Page 5 - Folk Boat Year Book 2023
P. 5

Message from the Association President

    Folkboaters and the glue that keeps the class together

    Well, this is a first for me and a first for
    all of you, so thank you to those that
    put me here and for those that didn’t,
    its only for three years!

    There is little I can report as I have
    only been in post for five minutes but
    reviewing Sally’s and the Classes
    accomplishments over the last three
    years shows that much has been
    achieved and topping it impossible.

    Writing from the body of the kirk rather than the cutting edge of the fleet, I hope and
    think we have turned a corner in the edgy debacle of wooden v metal masts, dry vs.
    wet sailing (the former doesn’t sound much fun), fouling v anti fouling.

    In my view it is practice (how many of us do that), preparation and expertise that win
    races, the matters above being more of a distraction.  Having Ed Donald aboard for
    the Prince Consort Race last year was a master class in making a wooden-masted, wet
    sailed and antifouled Folkboat go, even though Simon Gillette was relegated to the
    fore peak as ballast - he didn’t complain (much).

    The Sessan Cup was the expected eye-opener, but also produced an unexpected
    bonus of shared expertise and tuning help from our guests, a mantle that Ed and Cy
    have picked up to the UK fleet benefit.

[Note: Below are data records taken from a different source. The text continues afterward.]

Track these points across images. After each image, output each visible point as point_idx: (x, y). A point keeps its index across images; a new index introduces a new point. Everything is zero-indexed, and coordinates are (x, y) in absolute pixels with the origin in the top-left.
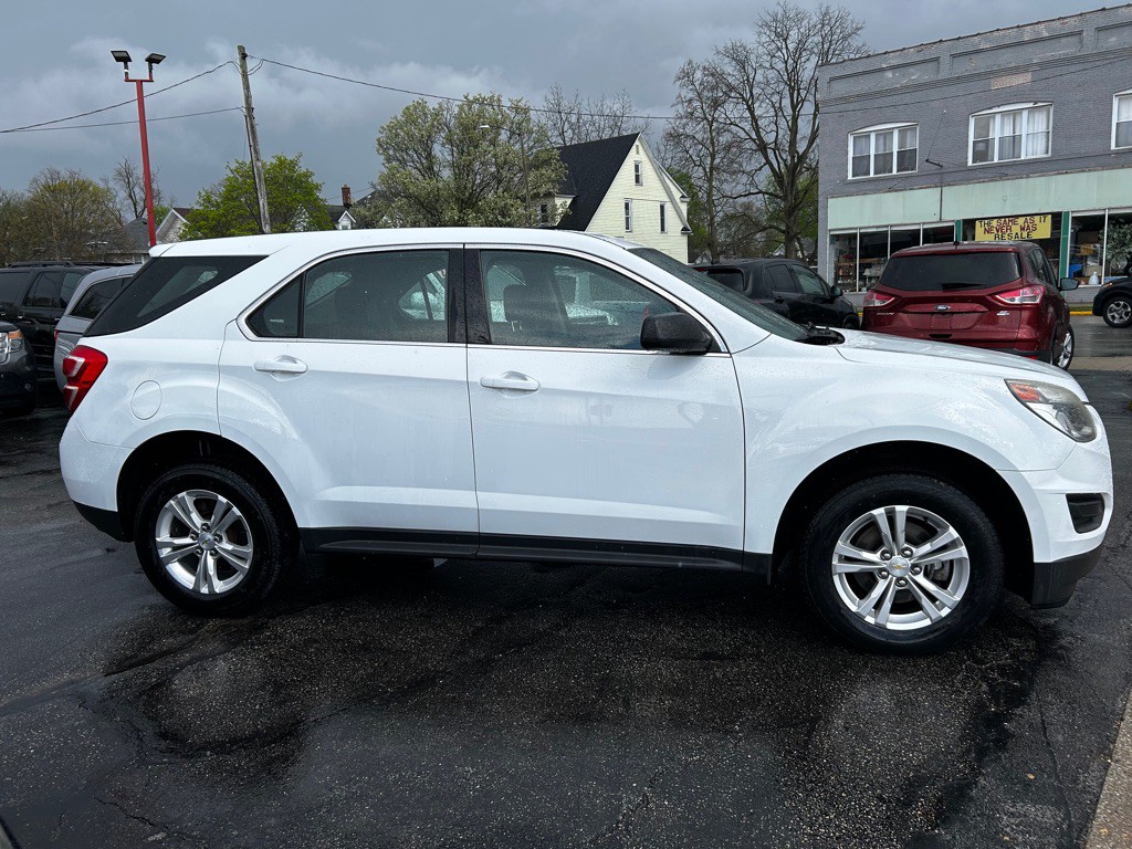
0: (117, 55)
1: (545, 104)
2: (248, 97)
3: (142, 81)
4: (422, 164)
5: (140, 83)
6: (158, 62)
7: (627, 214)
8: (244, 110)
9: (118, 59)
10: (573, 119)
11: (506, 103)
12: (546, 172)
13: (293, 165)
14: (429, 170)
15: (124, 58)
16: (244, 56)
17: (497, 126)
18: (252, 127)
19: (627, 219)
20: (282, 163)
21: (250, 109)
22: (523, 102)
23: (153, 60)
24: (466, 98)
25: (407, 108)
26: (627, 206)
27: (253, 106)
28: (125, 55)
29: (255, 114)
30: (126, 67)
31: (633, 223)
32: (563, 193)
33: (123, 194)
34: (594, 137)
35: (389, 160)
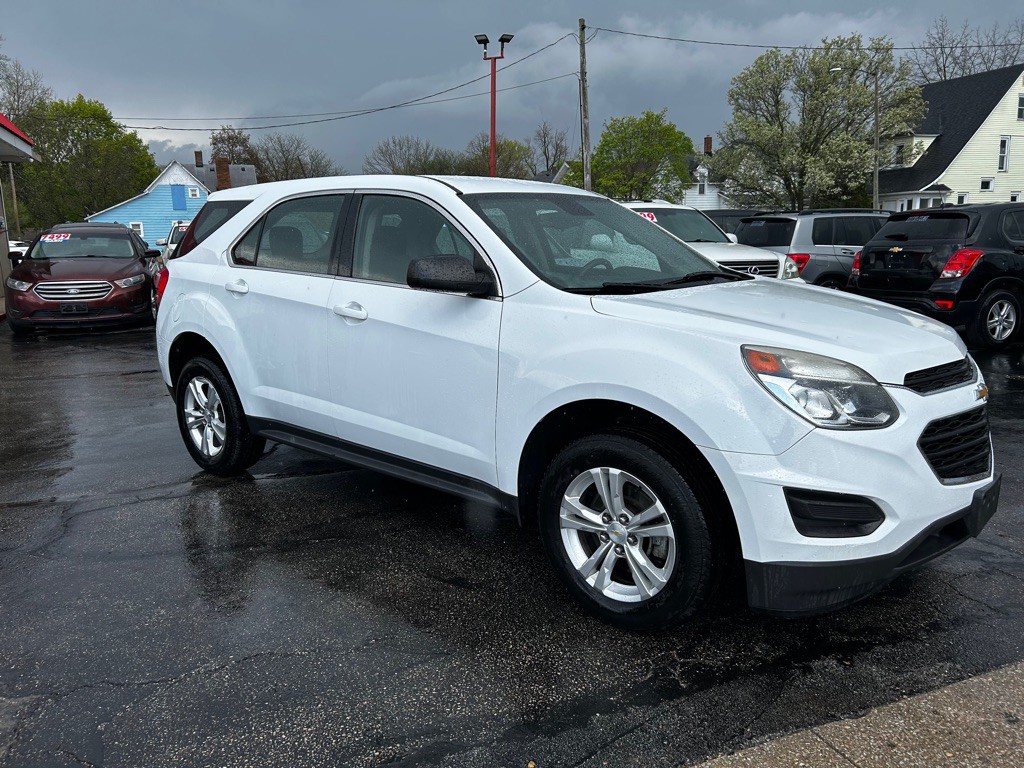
0: (479, 38)
1: (926, 39)
2: (583, 63)
3: (495, 58)
4: (768, 111)
5: (494, 60)
6: (508, 41)
7: (1003, 152)
8: (579, 75)
9: (480, 42)
10: (958, 52)
11: (866, 44)
12: (904, 111)
13: (659, 118)
14: (776, 117)
15: (484, 41)
16: (583, 28)
17: (853, 69)
18: (584, 89)
19: (1002, 159)
20: (649, 117)
21: (583, 73)
22: (886, 40)
23: (505, 40)
24: (824, 41)
25: (761, 58)
26: (1003, 144)
27: (586, 70)
28: (484, 38)
29: (588, 77)
30: (485, 48)
31: (1010, 162)
32: (923, 131)
33: (539, 151)
34: (980, 69)
35: (739, 108)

    Like many I have found the last winter interminable and that has fed through into a
    slow start to the season, cold weather and incapacity to varnish being an excuse for
    an unwillingness to take creaking joints back to sea.  Notwithstanding the initiative of
    the three regatta weekends is something to look forward to and hats off to the Class
    Captains’ enthusiasm in bringing these events together providing balance to Folkboat
    Week, which is now to include the Nationals.